Here are my big takeaways from this book:
[Rule 5] Learning to say “no” to customers – this is perhaps the one takeaway I’ve heard time and time again from PMs. Understanding your customers is paramount, but that doesn’t mean every detail and request from them is appropriate for your product. This is much easier said than done, but I think the most important skill in the practice.
[Rule 16] Get out of the office – this rule is to get a better understanding of the customer viewpoint, but I think it is probably one of the most misunderstood…amongst your colleagues. For all other roles on a team in an Agile setting, staying in the office is typically a rough indicator of commitment, work output, and availability. It may not always be clear why you are spending time outside the office, especially if you are unreachable. As a PM, it’s important to stay available as a PM outside of the office because the team is relying on you.
[Rule 35] Act like a child – the book describes the core of this rule as someone who continuously asks, “why,” such as in the common “five whys” exercise.

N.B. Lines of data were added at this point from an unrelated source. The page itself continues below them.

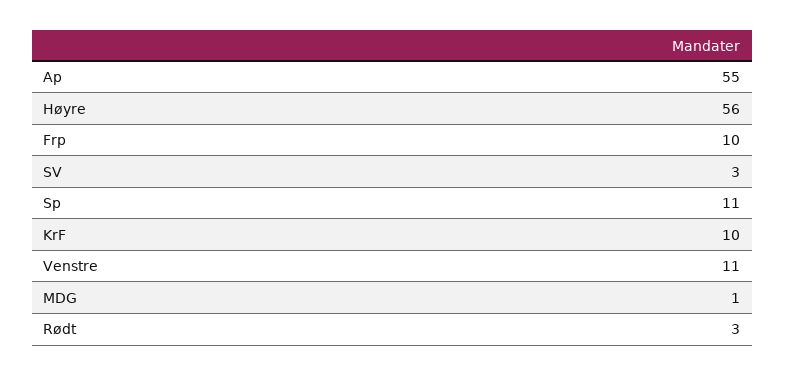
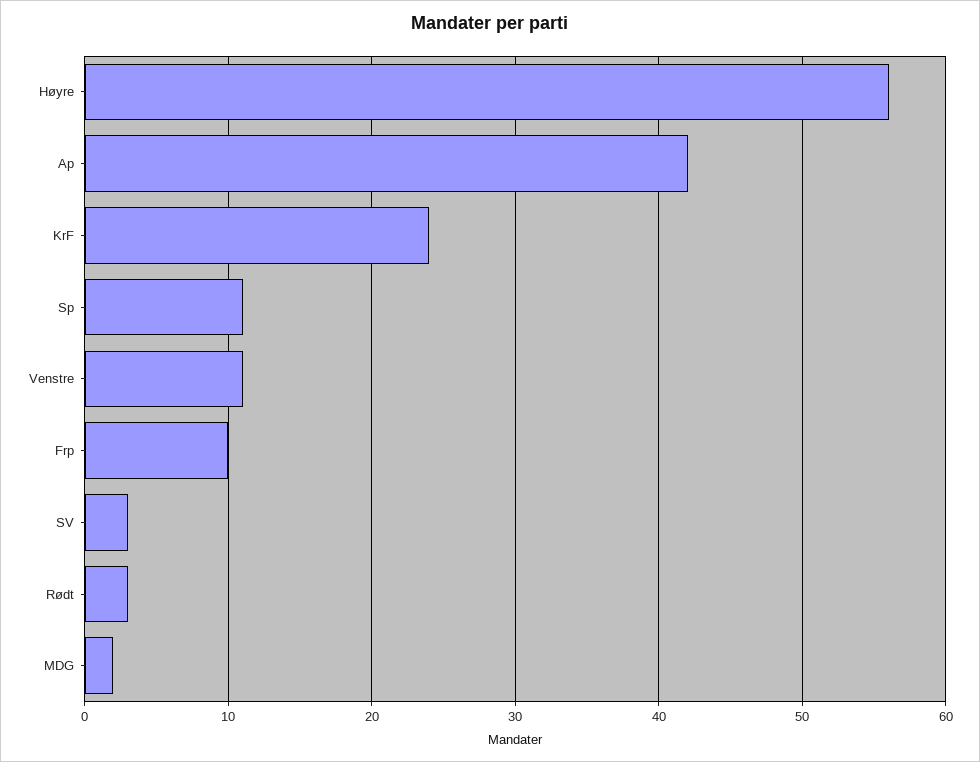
Ap: 55 -> 42
KrF: 10 -> 24
MDG: 1 -> 2

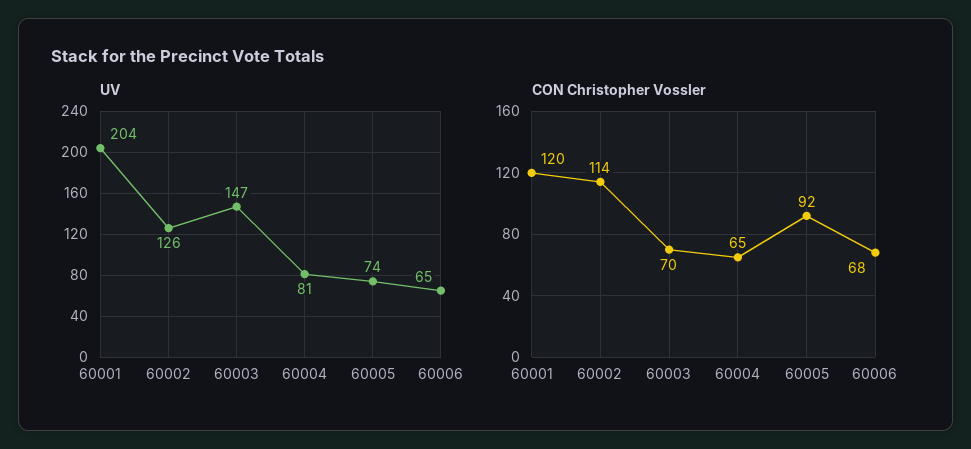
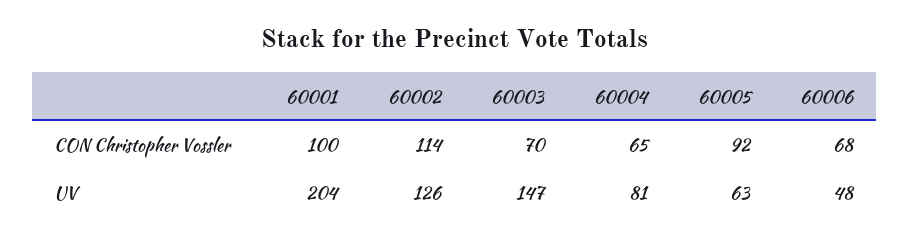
UV, 60005: 74 -> 63
UV, 60006: 65 -> 48
CON Christopher Vossler, 60001: 120 -> 100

I think this rule could further extend to physically getting a child in front of your product. One of the best user feedback sessions I’ve ever had was when testing an iOS app that I developed with my young cousin when he was about 8-10 years old. I asked him to perform an action on the mobile app’s map screen, and watching him use the wrong buttons told me that I needed to simplify the UI and remove unnecessary features.
Conclusion: 42 Rules of Product Management is a good reference to pick up from time to time as a PM. It’s a bit light on examples but can give you a good exercise or two when you really need it.